Te Joseph celebrent1, hymne
Moines de l’Abbaye Notre-Dame, Ganagobie (Provence)

Le songe de saint Joseph, XIIIe s.
Baptistère Saint-Jean
Cathédrale de Florence
Cette mosaïque montre Joseph endormi dans un paysage de montagne. Un ange, portant une banderole avec la mention « a fuis en Égypte », vole vers lui.
L’ange est pieds nus car il est en mission dans le monde. Il porte un nimbe, symbole de gloire et ses ailes sont déployées car il exécute un ordre de Dieu.

Que les chœurs célestes célèbrent ta gloire, ô Joseph ! Que les chrétiens chantent tes louanges !
Glorieux déjà par tes mérites, tu es uni
par une alliance particulière à l’auguste Vierge.
Lorsque, en proie au doute et à l’anxiété,
tu t’étonnes de l’état où se trouve ton épouse,
un Ange vient t’apprendre que l’enfant conçu
l’a été par l’Esprit-Saint.
Le Seigneur est né, tu le presses dans tes bras ;
tu fuis avec lui vers les plages lointaines d’Égypte ;
tu le cherches à Jérusalem et tu le retrouves :
ainsi tes joies sont mêlées de larmes.
D’autres sont glorifiés après une sainte mort,
et sont reçus dans ta gloire ;
mais toi, par une admirable destinée,
tu jouis dès cette vie de la présence de Dieu.
Trinité souveraine, donne-nous le pardon.
Que Joseph nous aide à monter dans les cieux.
Qu’il nous soit donné de chanter à jamais
le cantique de la reconnaissance.

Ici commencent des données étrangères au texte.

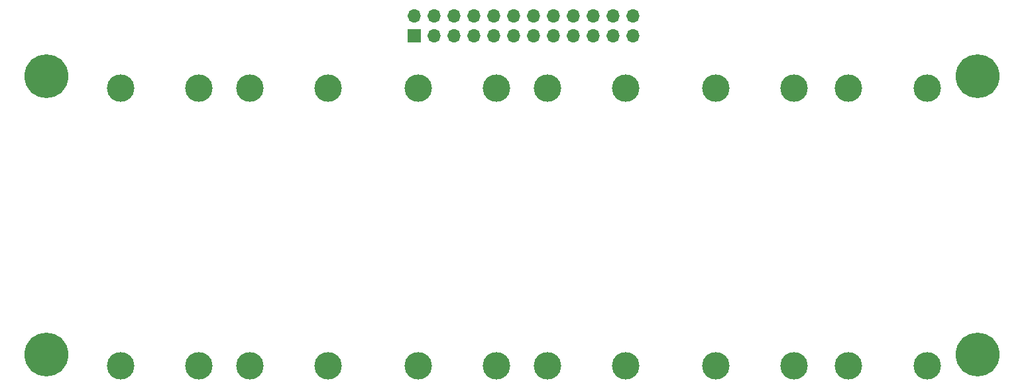
<source format=gbr>
%TF.GenerationSoftware,KiCad,Pcbnew,8.0.2*%
%TF.CreationDate,2024-05-23T18:59:23-04:00*%
%TF.ProjectId,UpperPOGO,55707065-7250-44f4-974f-2e6b69636164,rev?*%
%TF.SameCoordinates,Original*%
%TF.FileFunction,Soldermask,Bot*%
%TF.FilePolarity,Negative*%
%FSLAX46Y46*%
G04 Gerber Fmt 4.6, Leading zero omitted, Abs format (unit mm)*
G04 Created by KiCad (PCBNEW 8.0.2) date 2024-05-23 18:59:23*
%MOMM*%
%LPD*%
G01*
G04 APERTURE LIST*
%ADD10O,1.700000X1.700000*%
%ADD11R,1.700000X1.700000*%
%ADD12C,3.500000*%
%ADD13C,3.600000*%
%ADD14C,5.600000*%
G04 APERTURE END LIST*
D10*
%TO.C,J25*%
X161440000Y-58250000D03*
X161440000Y-60790000D03*
X158900000Y-58250000D03*
X158900000Y-60790000D03*
X156360000Y-58250000D03*
X156360000Y-60790000D03*
X153820000Y-58250000D03*
X153820000Y-60790000D03*
X151280000Y-58250000D03*
X151280000Y-60790000D03*
X148740000Y-58250000D03*
X148740000Y-60790000D03*
X146200000Y-58250000D03*
X146200000Y-60790000D03*
X143660000Y-58250000D03*
X143660000Y-60790000D03*
X141120000Y-58250000D03*
X141120000Y-60790000D03*
X138580000Y-58250000D03*
X138580000Y-60790000D03*
X136040000Y-58250000D03*
X136040000Y-60790000D03*
X133500000Y-58250000D03*
D11*
X133500000Y-60790000D03*
%TD*%
D12*
%TO.C,J12*%
X189000000Y-67500000D03*
%TD*%
%TO.C,J16*%
X122500000Y-67500000D03*
%TD*%
%TO.C,J4*%
X112500000Y-67500000D03*
%TD*%
%TO.C,J2*%
X96000000Y-67500000D03*
%TD*%
%TO.C,J8*%
X150500000Y-67500000D03*
%TD*%
%TO.C,J17*%
X144000000Y-67500000D03*
%TD*%
%TO.C,J6*%
X134000000Y-103000000D03*
%TD*%
%TO.C,J15*%
X122500000Y-103000000D03*
%TD*%
D13*
%TO.C,H1*%
X86500000Y-66000000D03*
D14*
X86500000Y-66000000D03*
%TD*%
D13*
%TO.C,H3*%
X86500000Y-101500000D03*
D14*
X86500000Y-101500000D03*
%TD*%
D12*
%TO.C,J22*%
X182000000Y-103000000D03*
%TD*%
D13*
%TO.C,H4*%
X205500000Y-101500000D03*
D14*
X205500000Y-101500000D03*
%TD*%
D12*
%TO.C,J11*%
X189000000Y-103000000D03*
%TD*%
%TO.C,J10*%
X172000000Y-103000000D03*
%TD*%
D13*
%TO.C,H2*%
X205500000Y-66000000D03*
D14*
X205500000Y-66000000D03*
%TD*%
D12*
%TO.C,J1*%
X96000000Y-103000000D03*
%TD*%
%TO.C,J5*%
X134000000Y-67500000D03*
%TD*%
%TO.C,J23*%
X199000000Y-67500000D03*
%TD*%
%TO.C,J21*%
X182000000Y-67500000D03*
%TD*%
%TO.C,J14*%
X106000000Y-103000000D03*
%TD*%
%TO.C,J24*%
X199000000Y-103000000D03*
%TD*%
%TO.C,J20*%
X160500000Y-67500000D03*
%TD*%
%TO.C,J19*%
X160500000Y-103000000D03*
%TD*%
%TO.C,J18*%
X144000000Y-103000000D03*
%TD*%
%TO.C,J7*%
X150500000Y-103000000D03*
%TD*%
%TO.C,J9*%
X172000000Y-67500000D03*
%TD*%
%TO.C,J3*%
X112500000Y-103000000D03*
%TD*%
%TO.C,J13*%
X106000000Y-67500000D03*
%TD*%
M02*

</source>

Amen.
1 L’hymne Te Joseph, celebrent, agmina caelitum se situe résolument dans le réalisme de l’histoire du salut, puisant son inspiration dans les évangiles de l’enfance. En effet, le texte des trois premières strophes s’inspire des quelques passages de l’Évangile selon saint Matthieu qui font mention de saint Joseph :
- Dans la 1ère strophe, la mention de son alliance avec Marie (« Cásto foédere Vírgini ») renvoie à Mt 1, 18a : « Marie, sa mère, avait été accordée en mariage à Joseph ».

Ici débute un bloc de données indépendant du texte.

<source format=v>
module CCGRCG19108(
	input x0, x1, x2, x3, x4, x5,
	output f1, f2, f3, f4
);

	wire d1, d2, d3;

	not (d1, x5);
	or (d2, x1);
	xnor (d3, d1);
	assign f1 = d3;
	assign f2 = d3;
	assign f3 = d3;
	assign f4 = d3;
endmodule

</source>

- La 2ème strophe se base sur les versets 18b-20 : « avant qu’ils aient habité ensemble, elle fut enceinte par l’action de l’Esprit Saint. Joseph, son époux, qui était un homme juste, et ne voulait pas la dénoncer publiquement, décida de la renvoyer en secret. Comme il avait formé ce projet, voici que l’ange du Seigneur lui apparut en songe et lui dit : ‘Joseph, fils de David, ne crains pas de prendre chez toi Marie, ton épouse, puisque l’enfant qui est engendré en elle vient de l’Esprit Saint.’ » (Mt 1, 18b-20)
- Dans ses deux premiers versets la 3ème strophe illustre la fuite en Égypte, rapportée en Mt 2, 14 : « Joseph se leva ; dans la nuit, il prit l’enfant et sa mère, et se retira en Égypte », et les versets 3 et 4 rapportent pour leur part le mystère du « Recouvrement au Temple ». La conclusion « Míscens gáudia flétibus » évoque enfin la dévotion aux joies et aux douleurs de saint Joseph.
- La 4ème strophe fait remarquer que c’est dès cette vie d’ici-bas que saint Joseph reçut la joie de contempler Dieu (en la personne du Sauveur), alors que les autres élus doivent attendre d’avoir franchi les portes de la mort pour entrer dans la gloire.
- Le 5ème et dernier couplet, en forme de doxologie (typique de la conclusion des hymnes), est toutefois teinté de l’ambiance quadragésimale par la supplique « parce » adressée à la Sainte Trinité. Par la thématique du chant, il place tout le corps de l’hymne dans une belle inclusion entre les chœurs des chrétiens de l’Église militante, exhortés à se renvoyer les louanges de Joseph (1er couplet), et ceux de la liturgie céleste de l’Église triomphante qu’ils aspirent ici à rejoindre.